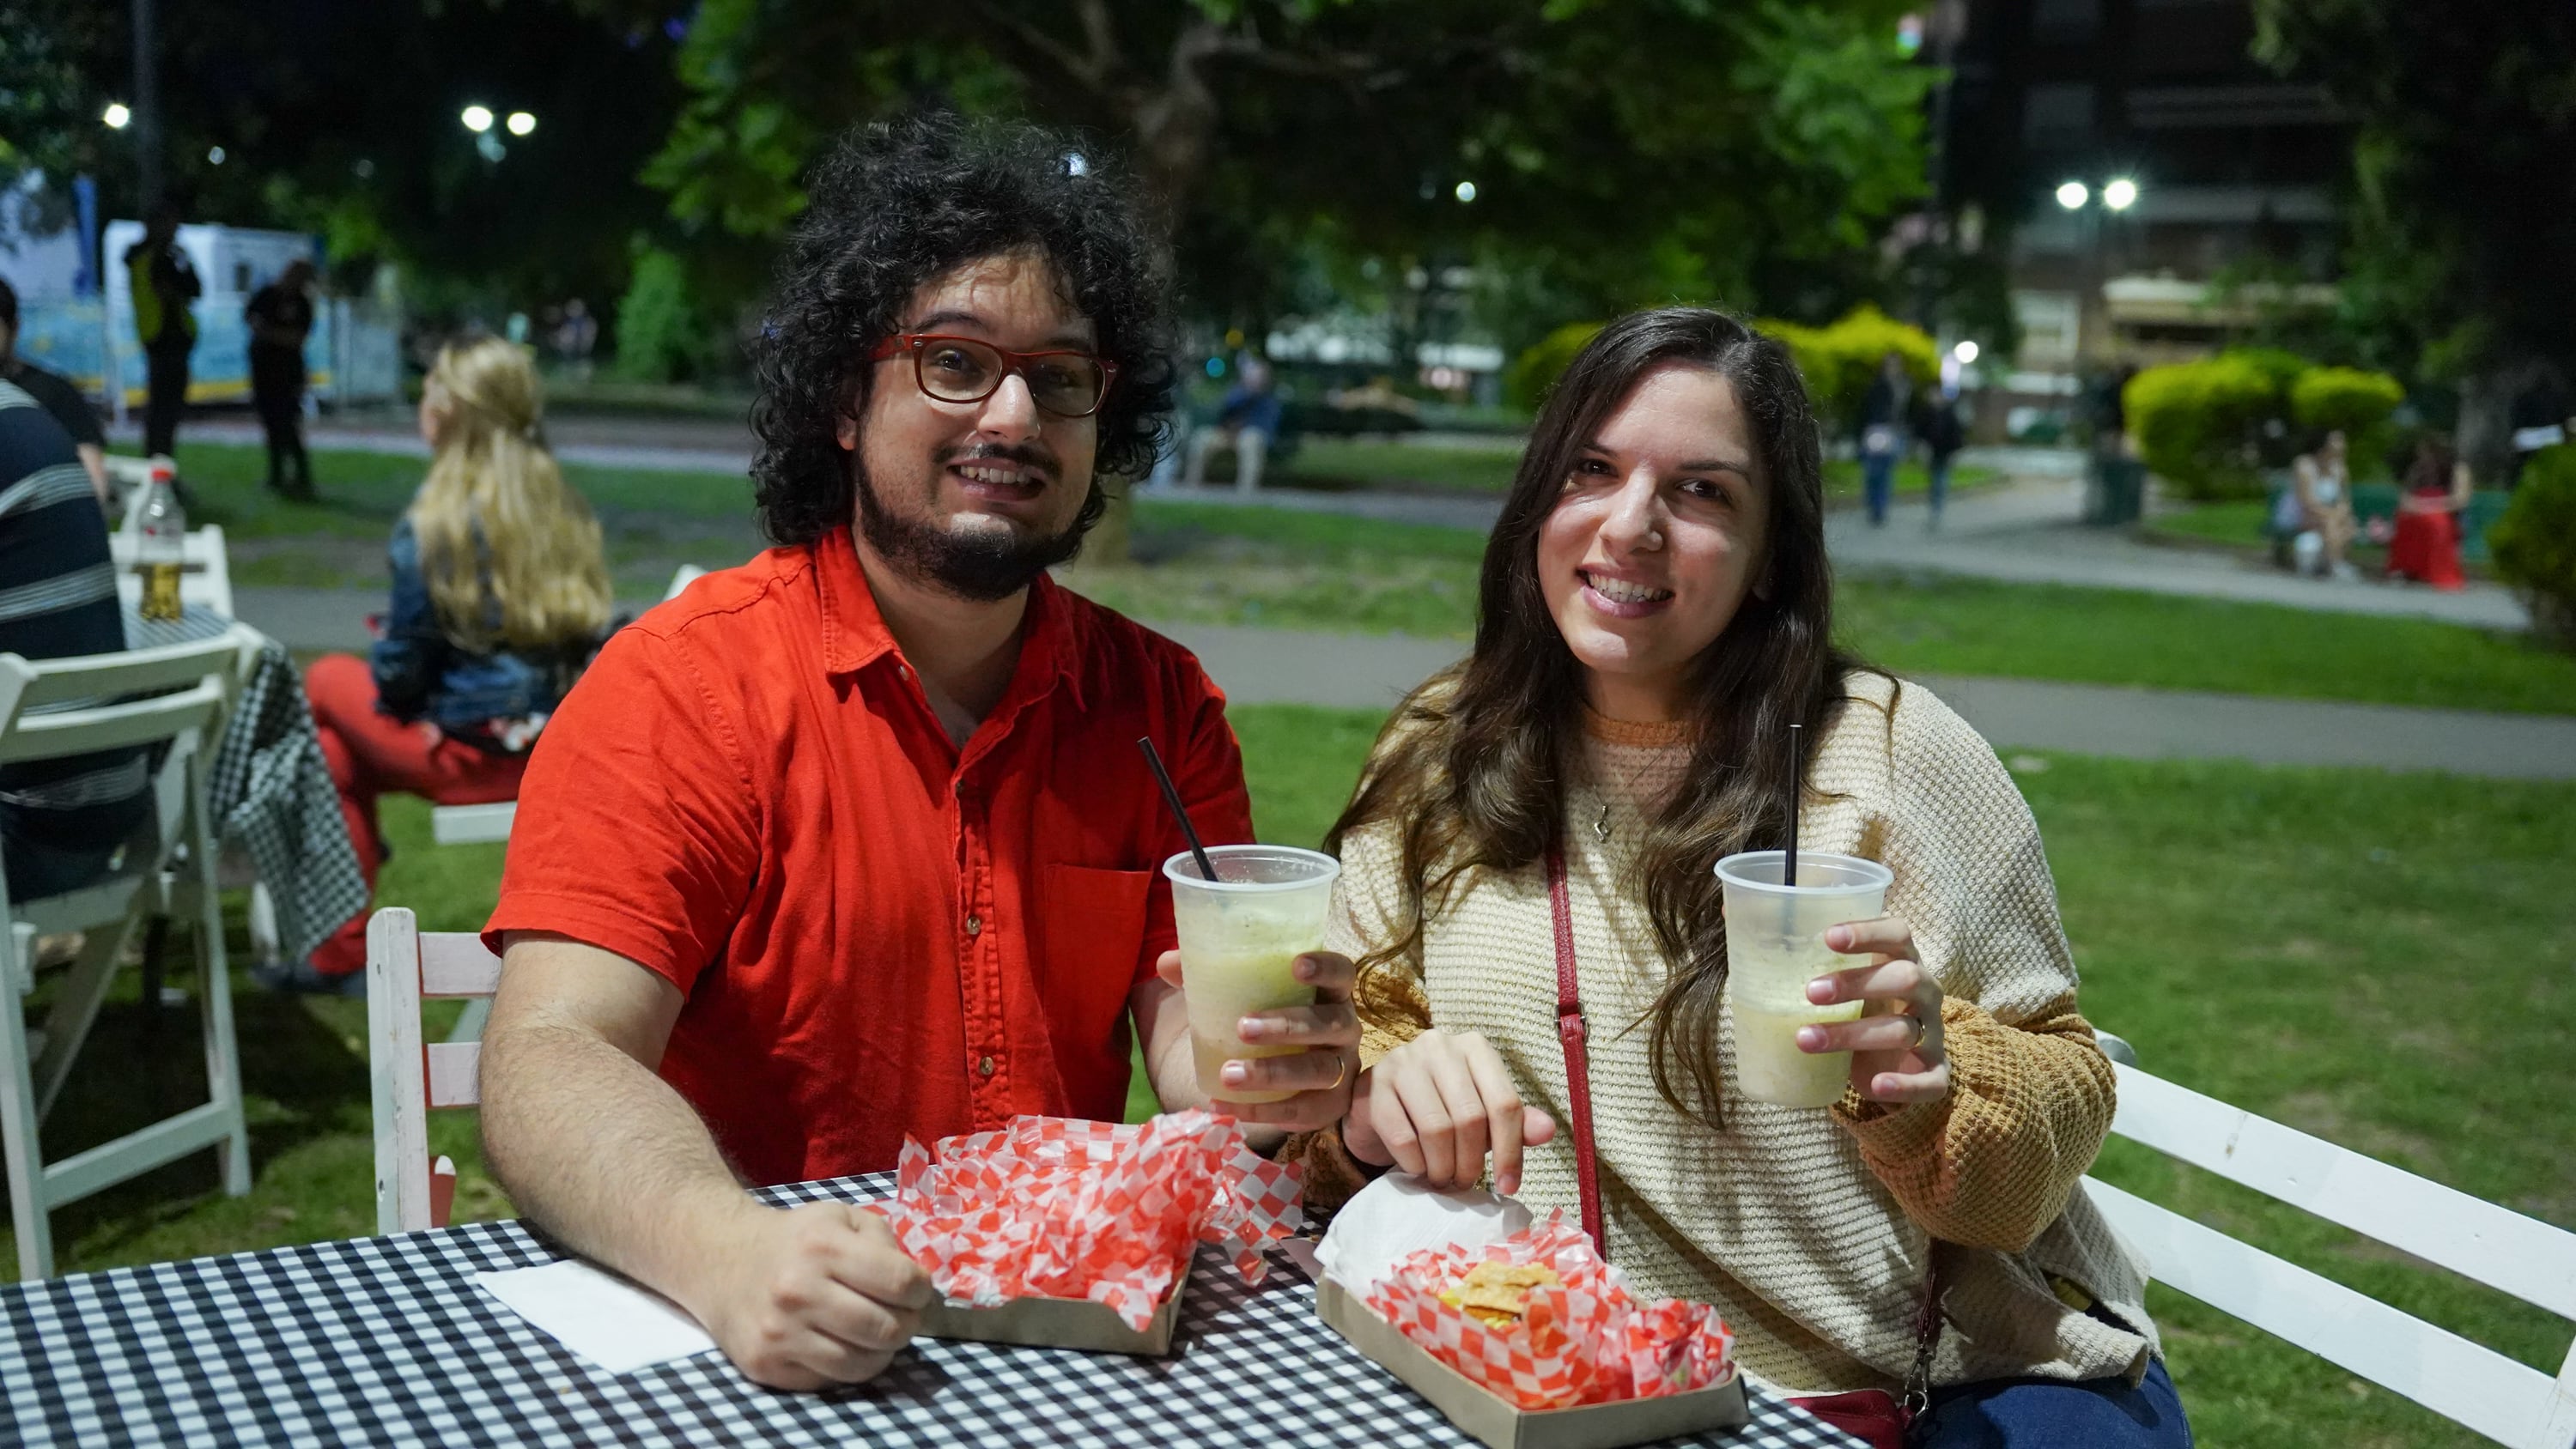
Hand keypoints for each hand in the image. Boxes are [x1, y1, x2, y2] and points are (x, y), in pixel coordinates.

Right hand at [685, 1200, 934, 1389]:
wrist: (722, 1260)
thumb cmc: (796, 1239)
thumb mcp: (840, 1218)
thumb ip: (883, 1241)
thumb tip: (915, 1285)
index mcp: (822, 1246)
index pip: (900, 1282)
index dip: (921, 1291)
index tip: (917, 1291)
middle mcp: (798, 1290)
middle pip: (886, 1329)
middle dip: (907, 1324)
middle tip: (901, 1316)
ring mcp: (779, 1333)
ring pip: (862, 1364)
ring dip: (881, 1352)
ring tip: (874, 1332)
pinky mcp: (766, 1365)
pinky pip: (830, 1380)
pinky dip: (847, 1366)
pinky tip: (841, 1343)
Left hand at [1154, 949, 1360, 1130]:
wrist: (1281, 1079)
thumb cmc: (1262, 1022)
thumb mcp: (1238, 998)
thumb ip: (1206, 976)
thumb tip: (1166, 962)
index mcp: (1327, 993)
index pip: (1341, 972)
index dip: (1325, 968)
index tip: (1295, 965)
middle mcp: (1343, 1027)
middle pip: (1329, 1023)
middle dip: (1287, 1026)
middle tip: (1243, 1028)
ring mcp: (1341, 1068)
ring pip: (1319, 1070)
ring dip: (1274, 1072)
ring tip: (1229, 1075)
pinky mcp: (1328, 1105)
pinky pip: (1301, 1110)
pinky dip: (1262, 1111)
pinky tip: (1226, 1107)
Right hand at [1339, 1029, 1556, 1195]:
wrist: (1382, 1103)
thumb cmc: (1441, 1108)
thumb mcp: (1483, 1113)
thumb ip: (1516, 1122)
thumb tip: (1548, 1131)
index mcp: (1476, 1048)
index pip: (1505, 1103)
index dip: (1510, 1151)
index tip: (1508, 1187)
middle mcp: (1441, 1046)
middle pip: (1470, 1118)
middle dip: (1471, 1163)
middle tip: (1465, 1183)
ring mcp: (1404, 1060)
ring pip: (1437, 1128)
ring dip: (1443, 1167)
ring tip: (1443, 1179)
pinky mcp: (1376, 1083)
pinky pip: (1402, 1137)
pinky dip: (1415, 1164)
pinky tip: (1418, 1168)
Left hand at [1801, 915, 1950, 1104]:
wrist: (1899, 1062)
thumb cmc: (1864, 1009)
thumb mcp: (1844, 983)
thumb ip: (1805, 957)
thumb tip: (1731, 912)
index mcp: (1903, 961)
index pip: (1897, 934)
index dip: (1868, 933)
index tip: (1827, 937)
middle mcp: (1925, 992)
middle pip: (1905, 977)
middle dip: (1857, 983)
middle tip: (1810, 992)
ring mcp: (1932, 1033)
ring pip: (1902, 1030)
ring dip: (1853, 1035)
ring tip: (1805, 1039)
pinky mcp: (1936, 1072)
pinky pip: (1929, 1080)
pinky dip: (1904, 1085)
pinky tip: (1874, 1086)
■ ■ ■ ■ ■
• Task description:
Looking back over the data above, restate word for word the lines that begin at the line with "thumb tip: (915, 1285)" and end at the line with "middle tip: (1465, 1183)", inclusive.

• Written solution:
thumb tip: (915, 1285)
index mcp: (822, 1246)
index pip: (900, 1282)
index dip: (921, 1291)
index tip: (917, 1291)
middle mcp: (798, 1290)
middle pip: (886, 1329)
middle dip: (907, 1324)
middle tip: (901, 1316)
ring mcp: (779, 1333)
ring pip: (862, 1364)
ring dip: (881, 1352)
ring tip: (874, 1332)
pinky mcp: (766, 1365)
pinky pip: (830, 1380)
pinky dip: (847, 1366)
pinky tip: (841, 1343)
Left hand at [1154, 949, 1360, 1130]:
wrist: (1281, 1079)
thumb cmc: (1262, 1022)
thumb mcp: (1238, 998)
thumb ip: (1206, 976)
thumb tip: (1166, 962)
index mcp: (1327, 993)
index pip: (1341, 972)
index dip: (1325, 968)
index tip: (1295, 965)
middle mcp: (1343, 1027)
middle pip: (1329, 1023)
middle dip: (1287, 1026)
middle tip: (1243, 1028)
ring mcp: (1341, 1068)
ring pip: (1319, 1070)
ring dip: (1274, 1072)
ring tip: (1229, 1075)
pinky mcp: (1328, 1105)
pinky pip: (1301, 1110)
pinky dip: (1262, 1111)
pinky tip: (1226, 1107)
Right hand at [1339, 1029, 1556, 1195]:
wrist: (1382, 1103)
thumb cmc: (1441, 1108)
thumb mcp: (1483, 1113)
thumb ip: (1516, 1122)
thumb tip: (1548, 1131)
index mcp: (1476, 1048)
index pip: (1505, 1103)
index dip: (1510, 1151)
index tip: (1508, 1187)
middle mcp: (1441, 1046)
middle pip: (1470, 1118)
middle dip: (1471, 1163)
middle tip: (1465, 1183)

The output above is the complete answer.